La guerra informatica sembra oggi più che mai raggiungere frontiere inesplorate. Le minacce hacker si fanno sempre più insidiose e difficili da scoprire e potrebbero, nel caso in cui non venissero disinnescate, costare milioni di euro alle industrie italiane. Il caso Fincantieri ne è un chiaro esempio: il malware Marty McFly è riuscito a portare scompiglio all’interno di uno dei più importanti gruppi cantieristici del mondo.
A ottobre 2018 l’azienda di sicurezza informatica Yoroi ha scoperto una minaccia davvero singolare, un cyber-attacco temporizzato, ossia pianificato nel 2010 e programmato per attivarsi nel 2018. Un’operazione chirurgica rivolta al Gruppo Fincantieri eseguita attraverso una “normale mail”, ben scritta e molto dettagliata, in cui si chiedevano di quotare pezzi specifici di imbarcazioni, al fine di invogliare l’operatore ad aprire il contenuto che avrebbe attivato il malware.

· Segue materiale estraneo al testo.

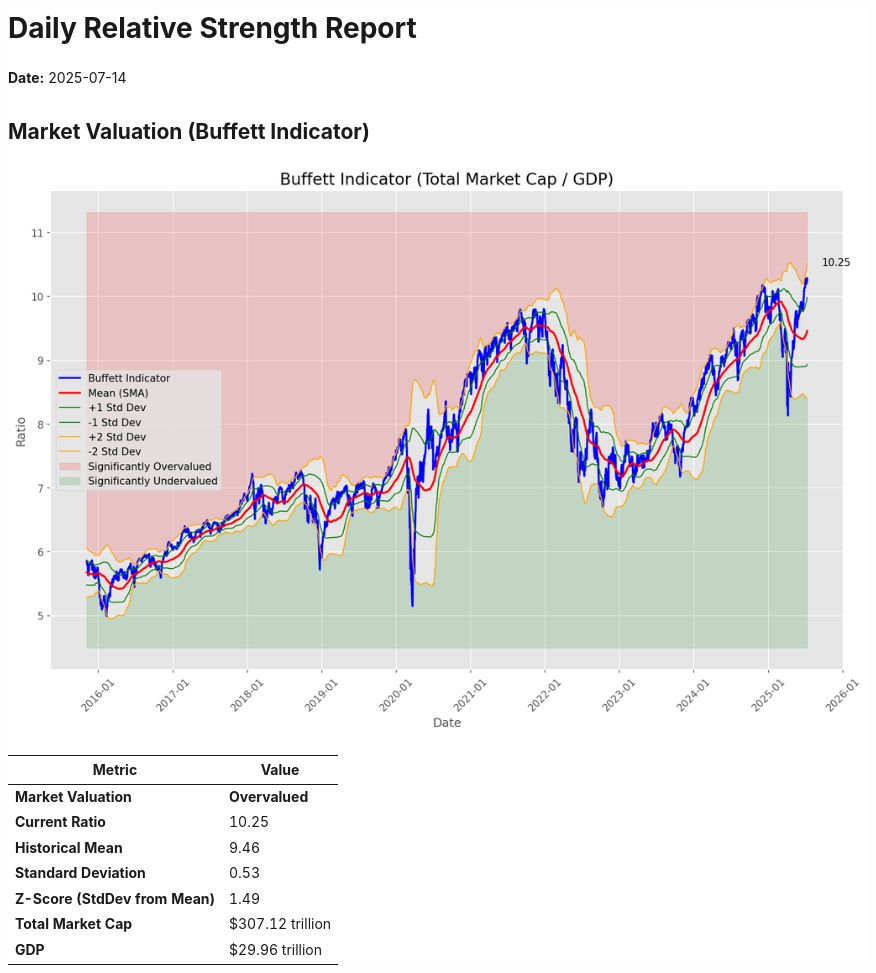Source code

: # **Daily Relative Strength Report**

**Date:** 2025-07-14

## **Market Valuation (Buffett Indicator)**

![Buffett Indicator](buffett_indicator_2025-07-14.png)

| Metric | Value |
|--------|-------|
| **Market Valuation** | **Overvalued** |
| **Current Ratio** | 10.25 |
| **Historical Mean** | 9.46 |
| **Standard Deviation** | 0.53 |
| **Z-Score (StdDev from Mean)** | 1.49 |
| **Total Market Cap** | $307.12 trillion |
| **GDP** | $29.96 trillion |
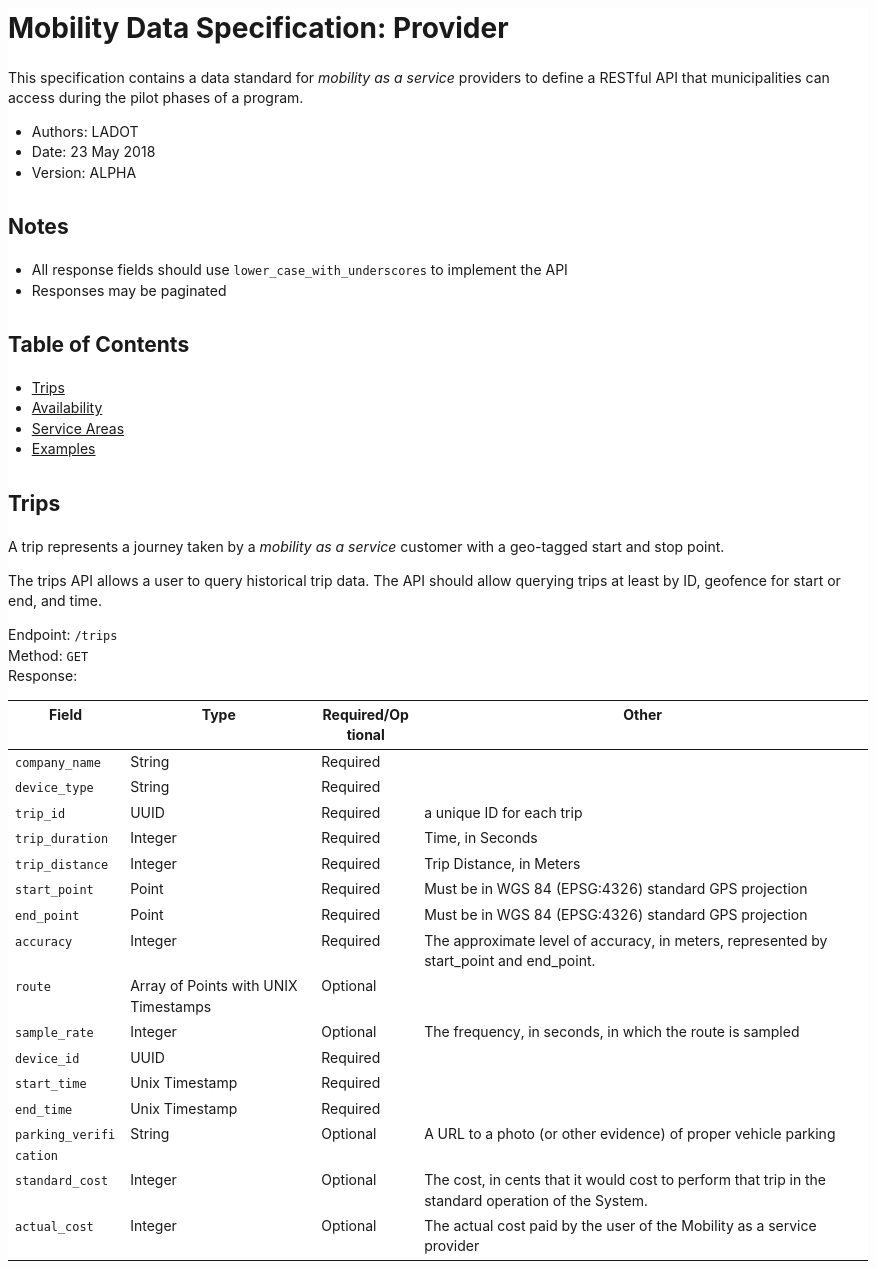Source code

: # Mobility Data Specification: **Provider**

This specification contains a data standard for *mobility as a service* providers to define a RESTful API that municipalities can access during the pilot phases of a program.

* Authors: LADOT
* Date: 23 May 2018
* Version: ALPHA

## Notes

* All response fields should use `lower_case_with_underscores` to implement the API
* Responses may be paginated

## Table of Contents

* [Trips](#trips)
* [Availability](#availability)
* [Service Areas](#service-areas)
* [Examples](#examples)

## Trips

A trip represents a journey taken by a *mobility as a service* customer with a geo-tagged start and stop point.

The trips API allows a user to query historical trip data. The API should allow querying trips at least by ID, geofence for start or end, and time.

Endpoint: `/trips`  
Method: `GET`  
Response:

| Field | Type     | Required/Optional | Other |
| ----- | -------- | ----------------- | ----- |
| `company_name` | String | Required | |
| `device_type` | String | Required | | 
| `trip_id` | UUID | Required | a unique ID for each trip | 
| `trip_duration` | Integer | Required | Time, in Seconds | 
| `trip_distance` | Integer | Required | Trip Distance, in Meters | 
| `start_point` | Point | Required | Must be in WGS 84 (EPSG:4326) standard GPS projection | 
| `end_point` | Point | Required | Must be in WGS 84 (EPSG:4326) standard GPS projection | 
| `accuracy` | Integer | Required | The approximate level of accuracy, in meters, represented by start_point and end_point. |
| `route` | Array of Points with UNIX Timestamps | Optional | | 
| `sample_rate` | Integer | Optional | The frequency, in seconds, in which the route is sampled | 
| `device_id` | UUID | Required | | 
| `start_time` | Unix Timestamp | Required | | 
| `end_time` | Unix Timestamp | Required | |
| `parking_verification` | String | Optional | A URL to a photo (or other evidence) of proper vehicle parking | 
| `standard_cost` | Integer | Optional | The cost, in cents that it would cost to perform that trip in the standard operation of the System. | 
| `actual_cost` | Integer | Optional | The actual cost paid by the user of the Mobility as a service provider |
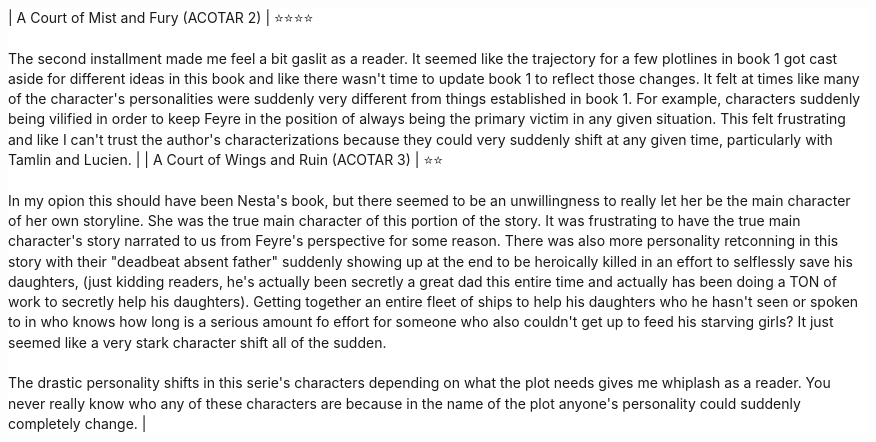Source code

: | A Court of Mist and Fury (ACOTAR 2)                     | ⭐⭐⭐⭐<br><br>The second installment made me feel a bit gaslit as a reader. It seemed like the trajectory for a few plotlines in book 1 got cast aside for different ideas in this book and like there wasn't time to update book 1 to reflect those changes. It felt at times like many of the character's personalities were suddenly very different from things established in book 1. For example, characters suddenly being vilified in order to keep Feyre in the position of always being the primary victim in any given situation. This felt frustrating and like I can't trust the author's characterizations because they could very suddenly shift at any given time, particularly with Tamlin and Lucien.                                                                                                                                                                                                                                                                                                                                                                                                                                                                                                                                                                                                                                                                                                                                                                                                                                                                                                                                                                                                                                                                                                                                                                                                                                                                                                                                                                                            |
| A Court of Wings and Ruin (ACOTAR 3)                    | ⭐⭐<br><br>In my opion this should have been Nesta's book, but there seemed to be an unwillingness to really let her be the main character of her own storyline. She was the true main character of this portion of the story. It was frustrating to have the true main character's story narrated to us from Feyre's perspective for some reason. There was also more personality retconning in this story with their "deadbeat absent father" suddenly showing up at the end to be heroically killed in an effort to selflessly save his daughters, (just kidding readers, he's actually been secretly a great dad this entire time and actually has been doing a TON of work to secretly help his daughters). Getting together an entire fleet of ships to help his daughters who he hasn't seen or spoken to in who knows how long is a serious amount fo effort for someone who also couldn't get up to feed his starving girls? It just seemed like a very stark character shift all of the sudden. <br><br>The drastic personality shifts in this serie's characters depending on what the plot needs gives me whiplash as a reader. You never really know who any of these characters are because in the name of the plot anyone's personality could suddenly completely change.                                                                                                                                                                                                                                                                                                                                                                                                                                                                                                                                                                                                                                                                                                                                                                                                                         |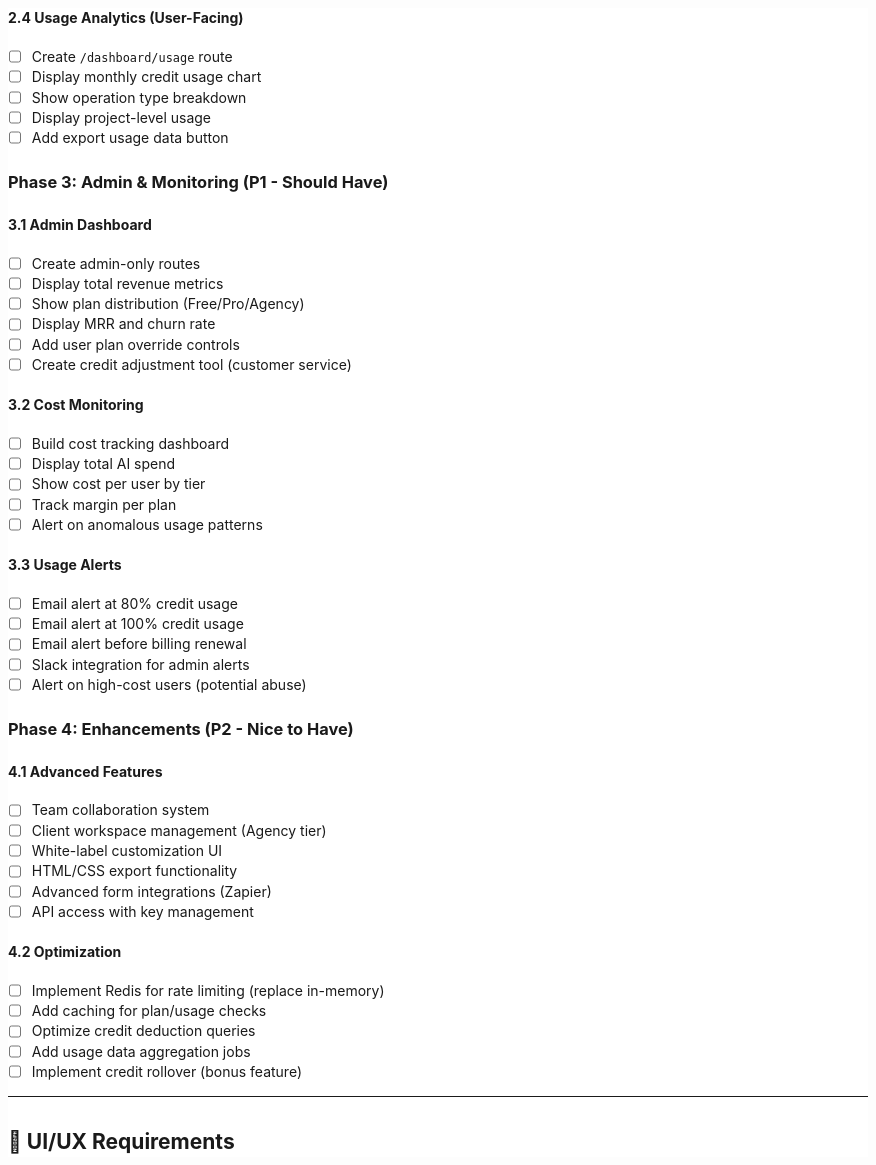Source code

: #### 2.4 Usage Analytics (User-Facing)
- [ ] Create `/dashboard/usage` route
- [ ] Display monthly credit usage chart
- [ ] Show operation type breakdown
- [ ] Display project-level usage
- [ ] Add export usage data button

### Phase 3: Admin & Monitoring (P1 - Should Have)

#### 3.1 Admin Dashboard
- [ ] Create admin-only routes
- [ ] Display total revenue metrics
- [ ] Show plan distribution (Free/Pro/Agency)
- [ ] Display MRR and churn rate
- [ ] Add user plan override controls
- [ ] Create credit adjustment tool (customer service)

#### 3.2 Cost Monitoring
- [ ] Build cost tracking dashboard
- [ ] Display total AI spend
- [ ] Show cost per user by tier
- [ ] Track margin per plan
- [ ] Alert on anomalous usage patterns

#### 3.3 Usage Alerts
- [ ] Email alert at 80% credit usage
- [ ] Email alert at 100% credit usage
- [ ] Email alert before billing renewal
- [ ] Slack integration for admin alerts
- [ ] Alert on high-cost users (potential abuse)

### Phase 4: Enhancements (P2 - Nice to Have)

#### 4.1 Advanced Features
- [ ] Team collaboration system
- [ ] Client workspace management (Agency tier)
- [ ] White-label customization UI
- [ ] HTML/CSS export functionality
- [ ] Advanced form integrations (Zapier)
- [ ] API access with key management

#### 4.2 Optimization
- [ ] Implement Redis for rate limiting (replace in-memory)
- [ ] Add caching for plan/usage checks
- [ ] Optimize credit deduction queries
- [ ] Add usage data aggregation jobs
- [ ] Implement credit rollover (bonus feature)

---

## 🎨 UI/UX Requirements
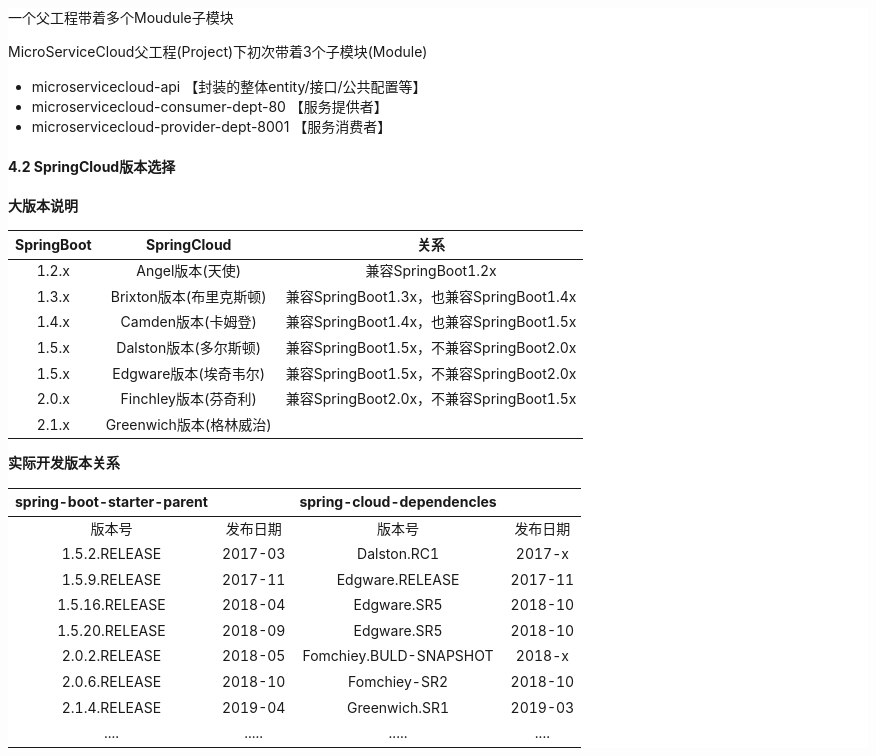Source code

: 一个父工程带着多个Moudule子模块

MicroServiceCloud父工程(Project)下初次带着3个子模块(Module)

* microservicecloud-api 【封装的整体entity/接口/公共配置等】
* microservicecloud-consumer-dept-80 【服务提供者】
* microservicecloud-provider-dept-8001 【服务消费者】

#### 4.2 SpringCloud版本选择

**大版本说明**

|SpringBoot |	SpringCloud	|关系|
|:-----:|:----:|:----:|
|1.2.x|	Angel版本(天使)|	兼容SpringBoot1.2x|
|1.3.x|	Brixton版本(布里克斯顿)|	兼容SpringBoot1.3x，也兼容SpringBoot1.4x|
|1.4.x|	Camden版本(卡姆登)|	兼容SpringBoot1.4x，也兼容SpringBoot1.5x|
|1.5.x|	Dalston版本(多尔斯顿)|	兼容SpringBoot1.5x，不兼容SpringBoot2.0x|
|1.5.x|	Edgware版本(埃奇韦尔)|	兼容SpringBoot1.5x，不兼容SpringBoot2.0x|
|2.0.x|	Finchley版本(芬奇利)|	兼容SpringBoot2.0x，不兼容SpringBoot1.5x|
|2.1.x|	Greenwich版本(格林威治)||	

**实际开发版本关系**

|spring-boot-starter-parent| |		spring-cloud-dependencles||
|:----:|:---:|:---:|:---:|
|版本号 |	发布日期 |	版本号 |	发布日期|
|1.5.2.RELEASE	|2017-03|	Dalston.RC1	|2017-x|
|1.5.9.RELEASE	|2017-11|	Edgware.RELEASE|	2017-11|
|1.5.16.RELEASE	|2018-04|	Edgware.SR5|	2018-10|
|1.5.20.RELEASE|	2018-09|	Edgware.SR5|	2018-10|
|2.0.2.RELEASE|	2018-05|	Fomchiey.BULD-SNAPSHOT|	2018-x|
|2.0.6.RELEASE |	2018-10|	Fomchiey-SR2|	2018-10|
|2.1.4.RELEASE |	2019-04	|Greenwich.SR1|	2019-03|
|....|.....|.....|....|

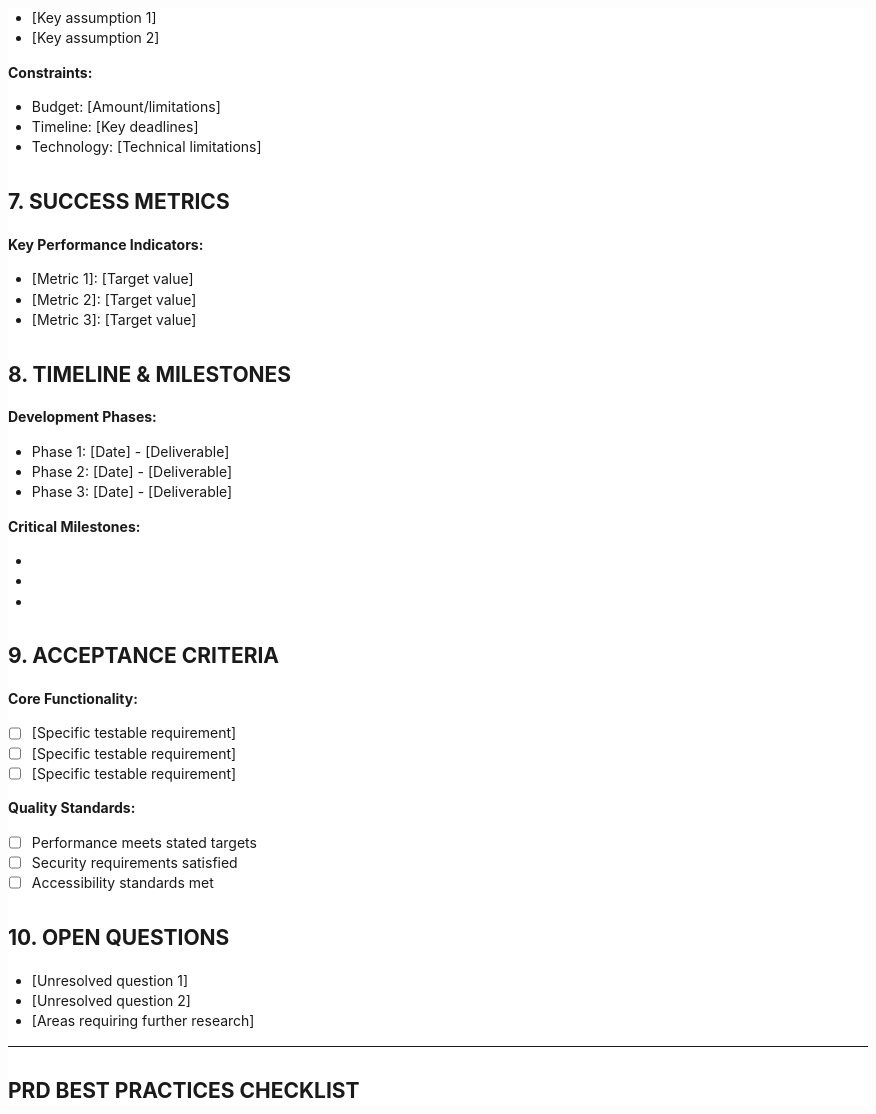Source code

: - [Key assumption 1]
- [Key assumption 2]

**Constraints:**

- Budget: [Amount/limitations]
- Timeline: [Key deadlines]
- Technology: [Technical limitations]

## 7. SUCCESS METRICS

**Key Performance Indicators:**

- [Metric 1]: [Target value]
- [Metric 2]: [Target value]
- [Metric 3]: [Target value]

## 8. TIMELINE & MILESTONES

**Development Phases:**

- Phase 1: [Date] - [Deliverable]
- Phase 2: [Date] - [Deliverable]
- Phase 3: [Date] - [Deliverable]

**Critical Milestones:**

- [Milestone]: [Date]
- [Beta Release]: [Date]
- [Launch]: [Date]

## 9. ACCEPTANCE CRITERIA

**Core Functionality:**

- [ ] [Specific testable requirement]
- [ ] [Specific testable requirement]
- [ ] [Specific testable requirement]

**Quality Standards:**

- [ ] Performance meets stated targets
- [ ] Security requirements satisfied
- [ ] Accessibility standards met

## 10. OPEN QUESTIONS

- [Unresolved question 1]
- [Unresolved question 2]
- [Areas requiring further research]

---

## PRD BEST PRACTICES CHECKLIST
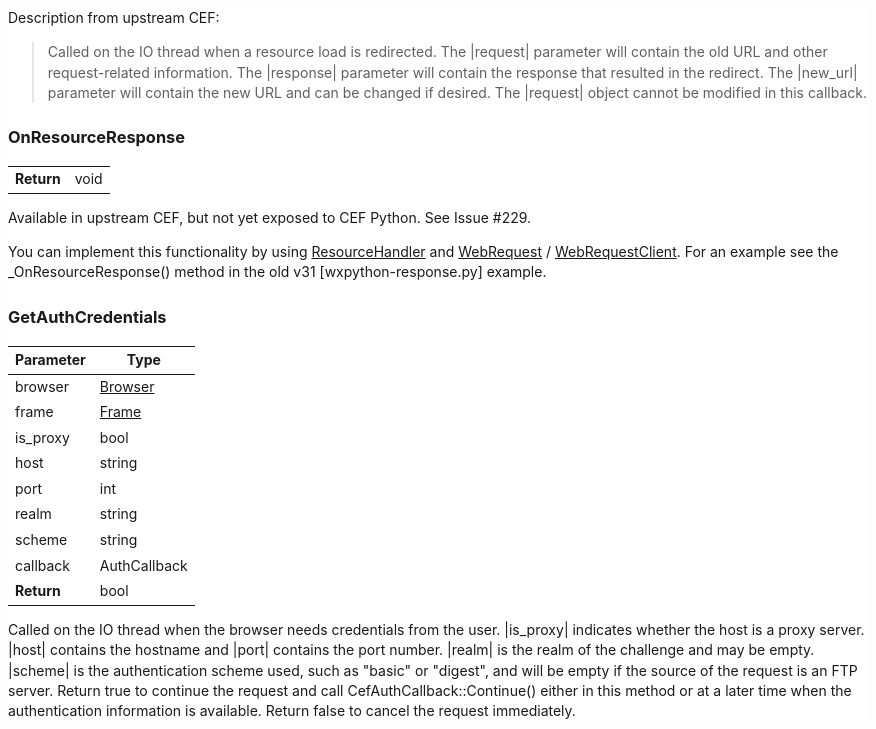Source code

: Description from upstream CEF:
> Called on the IO thread when a resource load is redirected. The |request|
> parameter will contain the old URL and other request-related information.
> The |response| parameter will contain the response that resulted in the
> redirect. The |new_url| parameter will contain the new URL and can be
> changed if desired. The |request| object cannot be modified in this
> callback.


### OnResourceResponse

| | |
| --- | --- |
| __Return__ | void |

Available in upstream CEF, but not yet exposed to CEF Python.
See Issue #229.

You can implement this functionality by using
[ResourceHandler](ResourceHandler.md) and [WebRequest](WebRequest.md)
/ [WebRequestClient](WebRequestClient.md). For an example see the
_OnResourceResponse() method in the old v31 [wxpython-response.py]
example.


### GetAuthCredentials

| Parameter | Type |
| --- | --- |
| browser | [Browser](Browser.md) |
| frame | [Frame](Frame.md) |
| is_proxy | bool |
| host | string |
| port | int |
| realm | string |
| scheme | string |
| callback | AuthCallback |
| __Return__ | bool |{

Called on the IO thread when the browser needs credentials from the user.
|is_proxy| indicates whether the host is a proxy server. |host| contains the
hostname and |port| contains the port number. |realm| is the realm of the
challenge and may be empty. |scheme| is the authentication scheme used,
such as "basic" or "digest", and will be empty if the source of the request
is an FTP server. Return true to continue the request and call
CefAuthCallback::Continue() either in this method or at a later time when
the authentication information is available. Return false to cancel the
request immediately.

Di solito, questi tipi di attacchi, per rendere il tentativo di phishing il più credibile possibile, adottano alcune importanti strategie. Ottengono una lista di abituali fornitori della vittima, con lo scopo di rubarne l’identità e sfruttare il proprio nome. Anche il dominio solitamente, è reso il più simile possibile all’originale, come è successo ad esempio in un caso analizzato dalla CyberForce dove “anchors-chain.com” è stato utilizzato al posto di “anchor-chain.com” per sfruttare al meglio la notorietà del produttore asiatico.
Altri tratti comuni di queste intrusioni informatiche è l’utilizzo di un linguaggio settoriale ben specifico, venendo citati più volte vocaboli di uso comune all’interno delle aziende attaccate. Una minaccia in questo caso sventata, ma da non prendere sottogamba. Il malware è stato in grado di dormire per anni viaggiando nel tempo, per poi attivarsi nel momento più opportuno con l’intento di prendere possesso di tutte le informazioni sensibili riguardanti il gruppo.
Altri attacchi simili sono stati registrati in India, Medio Oriente, Germania, Olanda e Brasile, ma la domanda sorge spontanea: l’Italia è in grado di gestire tali minacce future? Qual è il livello di sicurezza informatica nelle nostre aziende? Se prendiamo i dati relativi all’indagine di Banca Italia, le imprese del territorio spendono mediamente 4.500 euro all’anno per far fronte a questa cyber guerra, investimenti decisamente troppo bassi per pensare di arginare il problema. Per competere con gruppi organizzati sempre più all’avanguardia o addirittura veri e propri enti di spionaggio serve ben altro.
La multinazionale Fincantieri è sempre stata al passo nel settore dell’innovazione, per questo nell’ultimo periodo ha deciso di rafforzare le proprie competenze in ambito di cyber security, automazione, simulazione, training e tecnologie per la conduzione autonoma. La partnership tra la startup di sicurezza informatica italiana Yoroi e Security Operation Center (Soc) di Fincantieri è avvenuta proprio dopo il caso Marty McFly, riconoscendo che le minacce future potrebbero avere una portata molto più ampia.
In sintesi possiamo dire che l’accesso orizzontale dell’informazione ha permesso una gran diffusione di competenze e tecniche prima conosciute solo a esperti del settore. Le potenzialità di crescita che si hanno oggi con il fenomeno web e social sono molto più grandi rispetto agli anni passati e questo vale per ogni settore. Ciò comporta, nel caso di sicurezza informatica, anche un rischio maggiore, perché oltre a gruppi di professionisti, sono tanti ormai gli “amatori” che un po’ per gioco o semplicemente per fare pratica possono mettere a repentaglio i nostri sistemi di sicurezza.
Non è necessario dunque essere colossi industriali per essere attaccati, anche le più piccole realtà hanno dati sensibili e informazioni da salvaguardare. Per questo è importante stare al passo con i tempi e investire con decisione nel settore di sicurezza informatica prima che sia troppo tardi.